Mobile: un risque de gliome accru de 30% pour les gros utilisateurs il y a dix ans

Le téléphone mobile a été classé dans la catégorie 2B des produits par un groupe de 31 chercheurs réunis du 24 au 31 mai au Centre International de recherche sur le Cancer (CIRC) à Lyon. Les chercheurs de 14 pays , rigoureusement protégés de l’influence des groupes industriels, ont examiné pendant une semaine les derniers résultats de l’étude INTER¨HONE, menée sous l’égide du CIRC, des centaines d’études et en particulier une étude suédoise portant sur un milliers de cas de personnes atteintes d’une tumeur du cerveau.

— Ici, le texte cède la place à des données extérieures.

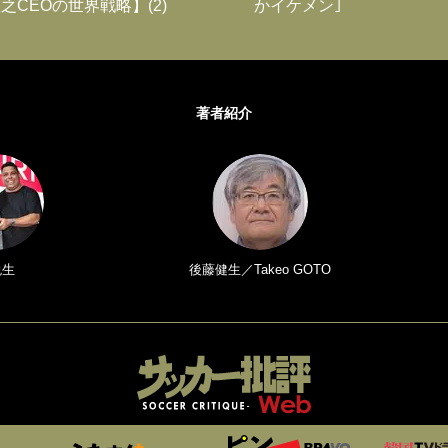
之CEOの世界戦略】(2)
かイケメン｣
著者紹介
悦生
後藤健生／Takeo GOTO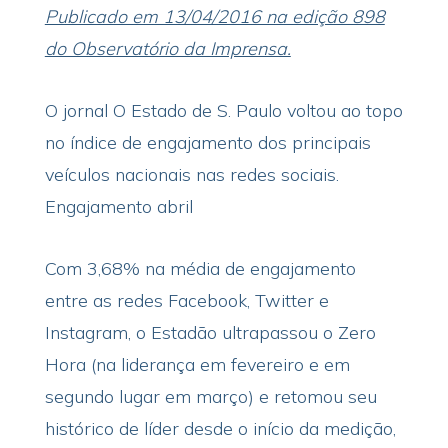
Publicado em 13/04/2016 na edição 898
do Observatório da Imprensa.
O jornal O Estado de S. Paulo voltou ao topo
no índice de engajamento dos principais
veículos nacionais nas redes sociais.
Engajamento abril
Com 3,68% na média de engajamento
entre as redes Facebook, Twitter e
Instagram, o Estadão ultrapassou o Zero
Hora (na liderança em fevereiro e em
segundo lugar em março) e retomou seu
histórico de líder desde o início da medição,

Sur 2400 cas de personnes atteinte d’un gliome, le risque d’être atteint de cette dernière tumeur a été 30% supérieur pour les utilisateurs intenifs, au taux de tumeur constaté chez des personnes qui n’utilisait pas de téléphone mobile. Le téléphone mobile a été classé 2B dans le classement mondial des substances et appareils par rapport au risque cancer.

Le groupe qui a rédigé la monographie sur les risque de cancers par exposition aux champs électromagnétiques des fréquences radios, s’est intéressé aux effets possibles des champs dans les expositions professionnels aux microondes et aux ondes radar, aux exposition environnementales comprenant des signaux radios, télévision et des communications sans fil, mais aussi aux expositions individuelles lors de l’utilisation de téléphones sans fil.

Les études ont porté sur des cohortes de patients qui utilisaient le mobile dans les années 95-2004, lorsque les téléphones émettaient davantage d’ondes. Depuis , les appareils ont été améliorés, mais le nombre d’utilisateurs a explosé et les utilisations ont augmenté. Les utilisations ont été augmentées par exemple chez les enfants, explique Christopher WILD, directeur général du CIRC.

Le CIRC n’émet pas de recommandations, mais les conclusions sont prises en compte par les pouvoirs publics et les industriels.